Nos hemos salteado, por (mal)formación profesional quizás, entre capítulos para seguir el hilo de Benjamín Saldaña sin perder de vista a Juan Aymena, ese nativo que fue llevado a Inglaterra por la familia Arana Zumaeta y luego regresado como un proyecto de vida fallido que pretendía convertirlo en profesional. Y con Saldaña hemos creído recrear o vivir en esos pocos años que el periodista desde la serranía llegó a Iquitos con su anarquismo -condición inevitable de todo periodista- para en pocas páginas provocar muchas reacciones en su contra. Y en esa recreación del espacio y tiempo me ha conmovido por su inmortalidad una descripción del ambiente donde Julio C. Arana festejaba sus logros y que el autor describe a Iquitos como poblada “por gente muy diversa, como los descendientes de españoles, comerciantes sin mucho auge en la explotación del caucho y de la industria naviera, que tenían el orgullo de llevar el linaje europeo. También estaban los portugueses y brasileros que llegaban para aprovechar el auge de la producción del sombrero de paja o sombrero panamá. Y qué decir de los judíos sefardíes de Marruecos y el Mediterráneo. Eso era Iquitos. Y ellos se sentían amos y dueños de la Amazonía. Todos se aprovechaban de lo que la selva los ofertaba”. ¿Así era Iquitos? Sí, literal. Literaria en la mente de Gerald Rodríguez y real en la vida cotidiana de estos tiempos.

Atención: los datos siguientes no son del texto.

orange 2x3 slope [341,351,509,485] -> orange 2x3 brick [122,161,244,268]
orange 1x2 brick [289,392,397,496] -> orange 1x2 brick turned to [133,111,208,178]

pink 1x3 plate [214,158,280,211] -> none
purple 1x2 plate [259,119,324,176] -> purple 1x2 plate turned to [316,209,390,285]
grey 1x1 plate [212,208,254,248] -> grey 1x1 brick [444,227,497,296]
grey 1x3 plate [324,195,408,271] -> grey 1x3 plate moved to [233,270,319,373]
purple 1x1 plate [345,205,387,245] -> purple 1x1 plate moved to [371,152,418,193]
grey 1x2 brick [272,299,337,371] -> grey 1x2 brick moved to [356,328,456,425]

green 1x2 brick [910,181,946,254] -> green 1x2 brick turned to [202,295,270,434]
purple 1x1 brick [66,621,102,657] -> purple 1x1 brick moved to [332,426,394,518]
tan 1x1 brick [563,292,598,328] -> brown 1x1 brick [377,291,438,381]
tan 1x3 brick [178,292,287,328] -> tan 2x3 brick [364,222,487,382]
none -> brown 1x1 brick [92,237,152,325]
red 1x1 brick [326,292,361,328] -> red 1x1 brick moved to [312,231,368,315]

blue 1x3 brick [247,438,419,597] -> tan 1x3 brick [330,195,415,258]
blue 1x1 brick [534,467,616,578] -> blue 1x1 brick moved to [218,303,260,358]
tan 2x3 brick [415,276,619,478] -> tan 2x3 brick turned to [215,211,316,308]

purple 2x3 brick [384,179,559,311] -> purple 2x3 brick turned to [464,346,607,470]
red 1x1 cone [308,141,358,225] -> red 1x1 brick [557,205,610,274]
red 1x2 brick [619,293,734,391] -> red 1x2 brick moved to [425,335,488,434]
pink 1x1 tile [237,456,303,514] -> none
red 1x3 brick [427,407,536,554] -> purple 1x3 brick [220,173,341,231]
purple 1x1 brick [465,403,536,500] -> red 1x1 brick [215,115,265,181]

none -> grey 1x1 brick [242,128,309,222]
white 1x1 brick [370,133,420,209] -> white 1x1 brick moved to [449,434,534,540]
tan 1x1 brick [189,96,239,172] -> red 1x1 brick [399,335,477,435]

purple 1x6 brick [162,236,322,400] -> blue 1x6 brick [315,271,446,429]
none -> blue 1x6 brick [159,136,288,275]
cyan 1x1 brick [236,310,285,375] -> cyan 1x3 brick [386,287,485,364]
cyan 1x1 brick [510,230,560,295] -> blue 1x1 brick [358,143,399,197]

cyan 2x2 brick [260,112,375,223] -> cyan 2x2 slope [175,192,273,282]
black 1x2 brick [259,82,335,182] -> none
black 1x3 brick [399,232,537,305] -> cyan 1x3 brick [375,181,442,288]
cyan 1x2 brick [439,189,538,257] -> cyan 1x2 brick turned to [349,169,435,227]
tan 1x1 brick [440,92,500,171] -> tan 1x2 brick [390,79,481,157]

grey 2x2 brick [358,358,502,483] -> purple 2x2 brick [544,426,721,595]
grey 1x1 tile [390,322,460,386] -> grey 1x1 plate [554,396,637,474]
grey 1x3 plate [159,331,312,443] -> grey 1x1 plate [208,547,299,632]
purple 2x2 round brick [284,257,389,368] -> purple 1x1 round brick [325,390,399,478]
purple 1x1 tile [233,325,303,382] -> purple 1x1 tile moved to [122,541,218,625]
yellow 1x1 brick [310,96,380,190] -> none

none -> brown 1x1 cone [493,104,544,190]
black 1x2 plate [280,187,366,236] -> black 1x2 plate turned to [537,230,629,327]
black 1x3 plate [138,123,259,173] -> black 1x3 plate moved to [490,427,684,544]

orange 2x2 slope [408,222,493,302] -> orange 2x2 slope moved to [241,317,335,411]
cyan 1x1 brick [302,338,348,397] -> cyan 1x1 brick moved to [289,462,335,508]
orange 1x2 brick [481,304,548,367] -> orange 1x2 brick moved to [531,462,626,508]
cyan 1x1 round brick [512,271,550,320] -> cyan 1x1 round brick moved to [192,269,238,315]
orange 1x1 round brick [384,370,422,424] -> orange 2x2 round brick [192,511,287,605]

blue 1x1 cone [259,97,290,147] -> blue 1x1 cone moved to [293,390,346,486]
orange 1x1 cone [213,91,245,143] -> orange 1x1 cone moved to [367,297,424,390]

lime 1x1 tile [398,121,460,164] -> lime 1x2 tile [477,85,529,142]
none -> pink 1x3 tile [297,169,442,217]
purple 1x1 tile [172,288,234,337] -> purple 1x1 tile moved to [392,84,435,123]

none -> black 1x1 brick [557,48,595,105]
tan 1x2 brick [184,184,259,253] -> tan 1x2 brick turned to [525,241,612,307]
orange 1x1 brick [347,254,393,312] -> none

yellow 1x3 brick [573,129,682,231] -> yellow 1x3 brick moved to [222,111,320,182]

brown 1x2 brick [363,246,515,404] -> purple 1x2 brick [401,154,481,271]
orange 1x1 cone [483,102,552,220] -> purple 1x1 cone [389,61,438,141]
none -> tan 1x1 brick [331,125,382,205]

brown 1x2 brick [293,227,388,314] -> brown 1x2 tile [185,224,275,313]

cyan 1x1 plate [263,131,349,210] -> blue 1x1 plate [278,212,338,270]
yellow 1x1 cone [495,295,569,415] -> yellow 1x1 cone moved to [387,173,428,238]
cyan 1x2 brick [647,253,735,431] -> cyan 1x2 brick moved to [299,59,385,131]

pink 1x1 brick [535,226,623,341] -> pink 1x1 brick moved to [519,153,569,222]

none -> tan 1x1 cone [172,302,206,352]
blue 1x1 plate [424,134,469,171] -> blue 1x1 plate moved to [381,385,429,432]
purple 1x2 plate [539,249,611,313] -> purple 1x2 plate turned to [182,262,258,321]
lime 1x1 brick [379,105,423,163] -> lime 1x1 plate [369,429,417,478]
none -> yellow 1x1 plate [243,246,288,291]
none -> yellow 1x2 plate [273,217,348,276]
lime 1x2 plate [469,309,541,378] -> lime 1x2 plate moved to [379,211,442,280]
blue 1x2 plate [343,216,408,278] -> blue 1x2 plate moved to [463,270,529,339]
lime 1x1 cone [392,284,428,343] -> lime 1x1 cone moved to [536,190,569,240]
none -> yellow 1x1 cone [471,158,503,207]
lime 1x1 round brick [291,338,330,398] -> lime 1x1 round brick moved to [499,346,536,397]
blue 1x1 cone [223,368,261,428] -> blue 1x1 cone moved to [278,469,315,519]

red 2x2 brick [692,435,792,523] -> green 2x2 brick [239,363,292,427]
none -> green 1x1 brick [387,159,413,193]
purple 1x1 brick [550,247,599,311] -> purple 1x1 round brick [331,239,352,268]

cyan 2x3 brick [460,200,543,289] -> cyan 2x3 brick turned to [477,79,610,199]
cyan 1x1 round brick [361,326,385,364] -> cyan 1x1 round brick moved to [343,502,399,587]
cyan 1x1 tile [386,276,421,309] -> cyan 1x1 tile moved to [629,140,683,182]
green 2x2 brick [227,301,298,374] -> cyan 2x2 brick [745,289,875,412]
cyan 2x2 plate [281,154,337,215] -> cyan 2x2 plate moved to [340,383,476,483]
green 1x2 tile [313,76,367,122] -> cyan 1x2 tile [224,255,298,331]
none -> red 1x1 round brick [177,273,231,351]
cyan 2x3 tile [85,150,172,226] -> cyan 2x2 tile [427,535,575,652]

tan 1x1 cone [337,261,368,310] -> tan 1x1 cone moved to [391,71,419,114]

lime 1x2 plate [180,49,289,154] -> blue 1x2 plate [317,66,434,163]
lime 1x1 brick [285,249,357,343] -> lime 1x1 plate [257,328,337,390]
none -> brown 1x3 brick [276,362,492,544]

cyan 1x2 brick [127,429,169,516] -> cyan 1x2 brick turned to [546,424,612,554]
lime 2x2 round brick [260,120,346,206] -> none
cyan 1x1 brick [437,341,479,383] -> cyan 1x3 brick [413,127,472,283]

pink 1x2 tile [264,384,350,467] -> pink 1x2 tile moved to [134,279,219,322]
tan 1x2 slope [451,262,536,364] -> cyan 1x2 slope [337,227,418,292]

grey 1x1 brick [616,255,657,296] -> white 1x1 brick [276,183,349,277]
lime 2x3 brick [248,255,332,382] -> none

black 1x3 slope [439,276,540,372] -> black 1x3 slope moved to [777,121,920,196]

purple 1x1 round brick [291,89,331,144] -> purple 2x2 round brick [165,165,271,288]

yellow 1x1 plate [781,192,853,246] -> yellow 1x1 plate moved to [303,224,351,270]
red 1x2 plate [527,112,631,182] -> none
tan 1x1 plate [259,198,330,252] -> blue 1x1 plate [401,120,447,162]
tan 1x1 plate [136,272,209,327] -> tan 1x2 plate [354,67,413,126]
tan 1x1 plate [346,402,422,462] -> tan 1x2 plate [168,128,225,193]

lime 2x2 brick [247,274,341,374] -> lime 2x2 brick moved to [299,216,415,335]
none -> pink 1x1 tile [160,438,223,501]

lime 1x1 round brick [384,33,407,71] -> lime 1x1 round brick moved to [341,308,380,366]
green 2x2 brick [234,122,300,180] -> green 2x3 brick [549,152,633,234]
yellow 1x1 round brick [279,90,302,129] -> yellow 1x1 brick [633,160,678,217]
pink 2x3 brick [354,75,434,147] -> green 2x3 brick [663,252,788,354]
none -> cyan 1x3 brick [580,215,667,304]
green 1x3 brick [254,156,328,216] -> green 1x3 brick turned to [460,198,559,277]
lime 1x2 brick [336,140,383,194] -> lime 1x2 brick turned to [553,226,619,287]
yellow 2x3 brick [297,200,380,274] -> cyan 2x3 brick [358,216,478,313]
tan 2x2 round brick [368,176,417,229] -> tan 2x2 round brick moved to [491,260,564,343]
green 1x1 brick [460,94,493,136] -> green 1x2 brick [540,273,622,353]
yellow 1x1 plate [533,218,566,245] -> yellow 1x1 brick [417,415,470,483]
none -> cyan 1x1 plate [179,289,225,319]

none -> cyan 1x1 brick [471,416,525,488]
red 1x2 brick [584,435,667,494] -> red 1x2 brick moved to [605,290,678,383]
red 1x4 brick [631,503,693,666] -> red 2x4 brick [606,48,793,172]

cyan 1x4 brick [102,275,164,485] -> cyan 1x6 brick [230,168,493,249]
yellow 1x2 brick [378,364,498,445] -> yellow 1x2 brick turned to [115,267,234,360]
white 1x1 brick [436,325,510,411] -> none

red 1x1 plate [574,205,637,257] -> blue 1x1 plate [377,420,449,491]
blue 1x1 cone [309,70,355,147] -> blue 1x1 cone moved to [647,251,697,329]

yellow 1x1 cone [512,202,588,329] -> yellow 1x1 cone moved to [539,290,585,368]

Al regresar de Matanzas hacia La Habana nos persiguen varios demonios. Al evocar a Matanzas, nombre con mucho simbolismo en las caucherías amazónicas, los demonios siguen su persecución. Ojalá esta novela tenga la repercusión que se merece no sólo porque describe a Iquitos de antaño que, social y económicamente, se parece tanto a la ciudad de hoy sino porque durante su lectura se comprueba que no hay mejor manera de inventar una realidad que con conocimiento de causa. Mentir, desde la literatura, para inventar una realidad que siendo pura ficción nos permite una reflexión perpetua sobre lo que fuimos y pretendemos ser.